Lima belas tahun menikah, Ghea memergoki suaminya berselingkuh dengan sekretarisnya. Lebih menyakitkan lagi, di belakangnya sang suami menyebutnya sebagai wanita mandul dan tak becus melayani suami. Hatinya hancur tak bersisa.
Dalam badai emosi, Ghea pergi ke klub malam dan bertemu Leon—pria muda, tampan, dan penuh pesona. Dalam keputusasaan, ia membuat kesepakatan gila: satu miliar rupiah jika Leon bisa menghamilinya. Tapi saat mereka sampai di hotel, Ghea tersadar—ia hampir melakukan hal yang sama bejatnya dengan suaminya.

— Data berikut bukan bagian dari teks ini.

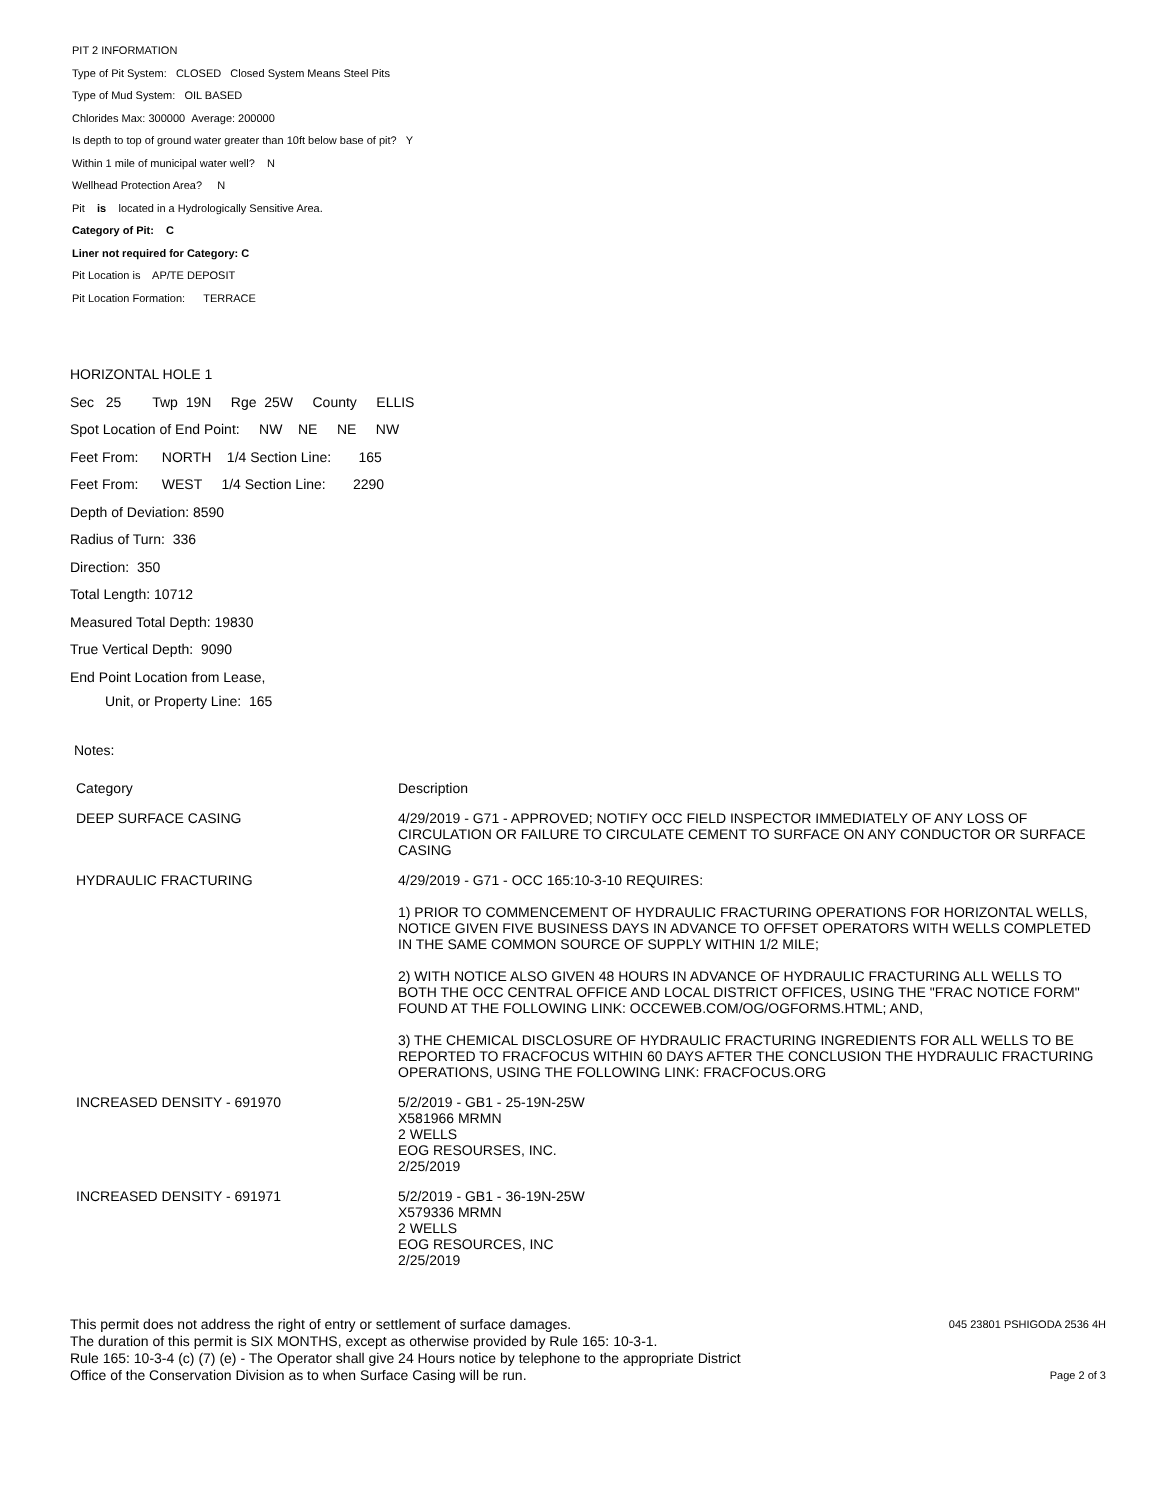PIT 2 INFORMATION
Type of Pit System: CLOSED Closed System Means Steel Pits
Type of Mud System: OIL BASED
Chlorides Max: 300000 Average: 200000
Is depth to top of ground water greater than 10ft below base of pit? Y
Within 1 mile of municipal water well? N
Wellhead Protection Area? N
Pit is located in a Hydrologically Sensitive Area.
Category of Pit: C
Liner not required for Category: C
Pit Location is AP/TE DEPOSIT
Pit Location Formation: TERRACE
HORIZONTAL HOLE 1
Sec 25 Twp 19N Rge 25W County ELLIS
Spot Location of End Point: NW NE NE NW
Feet From: NORTH 1/4 Section Line: 165
Feet From: WEST 1/4 Section Line: 2290
Depth of Deviation: 8590
Radius of Turn: 336
Direction: 350
Total Length: 10712
Measured Total Depth: 19830
True Vertical Depth: 9090
End Point Location from Lease,
Unit, or Property Line: 165
Notes:
| Category | Description |
| --- | --- |
| DEEP SURFACE CASING | 4/29/2019 - G71 - APPROVED; NOTIFY OCC FIELD INSPECTOR IMMEDIATELY OF ANY LOSS OF CIRCULATION OR FAILURE TO CIRCULATE CEMENT TO SURFACE ON ANY CONDUCTOR OR SURFACE CASING |
| HYDRAULIC FRACTURING | 4/29/2019 - G71 - OCC 165:10-3-10 REQUIRES: 1) PRIOR TO COMMENCEMENT OF HYDRAULIC FRACTURING OPERATIONS FOR HORIZONTAL WELLS, NOTICE GIVEN FIVE BUSINESS DAYS IN ADVANCE TO OFFSET OPERATORS WITH WELLS COMPLETED IN THE SAME COMMON SOURCE OF SUPPLY WITHIN 1/2 MILE; 2) WITH NOTICE ALSO GIVEN 48 HOURS IN ADVANCE OF HYDRAULIC FRACTURING ALL WELLS TO BOTH THE OCC CENTRAL OFFICE AND LOCAL DISTRICT OFFICES, USING THE "FRAC NOTICE FORM" FOUND AT THE FOLLOWING LINK: OCCEWEB.COM/OG/OGFORMS.HTML; AND, 3) THE CHEMICAL DISCLOSURE OF HYDRAULIC FRACTURING INGREDIENTS FOR ALL WELLS TO BE REPORTED TO FRACFOCUS WITHIN 60 DAYS AFTER THE CONCLUSION THE HYDRAULIC FRACTURING OPERATIONS, USING THE FOLLOWING LINK: FRACFOCUS.ORG |
| INCREASED DENSITY - 691970 | 5/2/2019 - GB1 - 25-19N-25W X581966 MRMN 2 WELLS EOG RESOURSES, INC. 2/25/2019 |
| INCREASED DENSITY - 691971 | 5/2/2019 - GB1 - 36-19N-25W X579336 MRMN 2 WELLS EOG RESOURCES, INC 2/25/2019 |
This permit does not address the right of entry or settlement of surface damages.
The duration of this permit is SIX MONTHS, except as otherwise provided by Rule 165: 10-3-1.
Rule 165: 10-3-4 (c) (7) (e) - The Operator shall give 24 Hours notice by telephone to the appropriate District
Office of the Conservation Division as to when Surface Casing will be run.
045 23801 PSHIGODA 2536 4H
Page 2 of 3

Ia ingin membatalkan semuanya. Namun Leon menolak. Baginya, kesepakatan tetaplah kesepakatan.
Sejak saat itu, Leon terus mengejar Ghea, menyeretnya ke dalam hubungan yang rumit dan penuh gejolak.
Antara dendam, godaan, dan rasa bersalah, Ghea terjebak. Dan yang paling menakutkan bukanlah skandal yang mengintainya, melainkan perasaannya sendiri pada sang berondong liar.
Mampukah Ghea lepas dari berondong liar yang tak hanya mengusik tubuhnya, tapi juga hatinya?
Karya ini diterbitkan atas izin NovelToon Nana 17 Oktober, isi konten hanyalah pandangan pribadi pembuatnya, tidak mewakili NovelToon sendiri
8. Cemburu
Leon meraih jemari Ghea perlahan, membawanya ke atas pahanya sendiri.
Sentuhan itu tidak tergesa. Hangat. Lembut. Seolah bukan sekadar aksi, tapi pesan diam:
"Tenang. Aku tahu siapa kau. Aku di pihakmu."
Ghea terpaku.
Ada denyut asing di dadanya. Ia tak suka saat Leon menatap Tessa seperti itu.
Tak masuk akal. Tapi entah kenapa… ia juga tak suka jika pria itu berpaling darinya.
Tangannya tak ia tarik. Jemarinya bahkan seperti tersedot oleh hangatnya sentuhan Leon—seperti tubuhnya ingin bertahan, meski pikirannya menolak.
Matanya mengarah ke David.
Pria itu mencuri pandang ke arah Tessa. Tapi ekspresinya bukan lagi santai. Matanya menyipit. Rahangnya mengeras.
Cemburu.
Bukan pada Ghea, istrinya. Tapi pada wanita lain yang bahkan tak punya status.
Ghea tersenyum tipis. Ironis.
"Lucu. Saat dia menyentuh wanita lain yang bukan istrinya, itu hak. Tapi saat wanita itu disentuh pria lain, dia cemburu. Ia bahkan lebih memerhatikan selingkuhannya daripada aku."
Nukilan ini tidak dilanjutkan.